### Records to use
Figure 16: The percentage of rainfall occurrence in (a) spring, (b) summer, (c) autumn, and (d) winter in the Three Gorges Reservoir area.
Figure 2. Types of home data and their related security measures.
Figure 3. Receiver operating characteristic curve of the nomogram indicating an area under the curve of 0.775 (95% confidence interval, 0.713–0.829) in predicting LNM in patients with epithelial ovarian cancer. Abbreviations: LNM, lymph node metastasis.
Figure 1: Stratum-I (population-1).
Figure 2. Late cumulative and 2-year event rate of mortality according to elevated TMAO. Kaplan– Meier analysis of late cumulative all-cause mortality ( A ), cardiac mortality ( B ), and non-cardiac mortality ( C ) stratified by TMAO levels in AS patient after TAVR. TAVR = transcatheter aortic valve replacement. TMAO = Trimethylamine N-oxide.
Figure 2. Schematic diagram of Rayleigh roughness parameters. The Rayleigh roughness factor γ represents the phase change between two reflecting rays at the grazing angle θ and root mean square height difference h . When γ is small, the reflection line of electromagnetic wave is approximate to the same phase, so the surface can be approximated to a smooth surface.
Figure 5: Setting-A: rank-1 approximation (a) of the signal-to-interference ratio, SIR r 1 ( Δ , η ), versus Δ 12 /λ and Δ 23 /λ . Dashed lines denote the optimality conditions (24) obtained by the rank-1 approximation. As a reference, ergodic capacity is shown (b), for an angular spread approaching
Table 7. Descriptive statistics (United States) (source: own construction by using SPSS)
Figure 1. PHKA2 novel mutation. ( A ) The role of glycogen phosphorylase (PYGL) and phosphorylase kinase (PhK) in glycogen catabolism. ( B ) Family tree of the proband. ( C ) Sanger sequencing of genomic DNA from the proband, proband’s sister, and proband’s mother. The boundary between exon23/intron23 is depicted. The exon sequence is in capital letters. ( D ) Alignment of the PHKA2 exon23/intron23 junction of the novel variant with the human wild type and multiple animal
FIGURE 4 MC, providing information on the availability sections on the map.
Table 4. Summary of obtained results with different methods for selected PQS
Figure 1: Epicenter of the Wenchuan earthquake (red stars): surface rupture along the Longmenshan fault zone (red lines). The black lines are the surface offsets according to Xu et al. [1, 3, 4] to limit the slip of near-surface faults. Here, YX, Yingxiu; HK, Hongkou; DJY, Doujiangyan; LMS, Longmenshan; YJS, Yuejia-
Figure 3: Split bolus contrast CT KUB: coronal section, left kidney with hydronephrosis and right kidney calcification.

### What you need to do
Using the data above, extract exactly the lines from the one that holds "Figure 2. Schematic" to the one that holds "Table 7. Descriptive", both ends included, and no others.

### Answer to this task
Figure 2. Schematic diagram of Rayleigh roughness parameters. The Rayleigh roughness factor γ represents the phase change between two reflecting rays at the grazing angle θ and root mean square height difference h . When γ is small, the reflection line of electromagnetic wave is approximate to the same phase, so the surface can be approximated to a smooth surface.
Figure 5: Setting-A: rank-1 approximation (a) of the signal-to-interference ratio, SIR r 1 ( Δ , η ), versus Δ 12 /λ and Δ 23 /λ . Dashed lines denote the optimality conditions (24) obtained by the rank-1 approximation. As a reference, ergodic capacity is shown (b), for an angular spread approaching
Table 7. Descriptive statistics (United States) (source: own construction by using SPSS)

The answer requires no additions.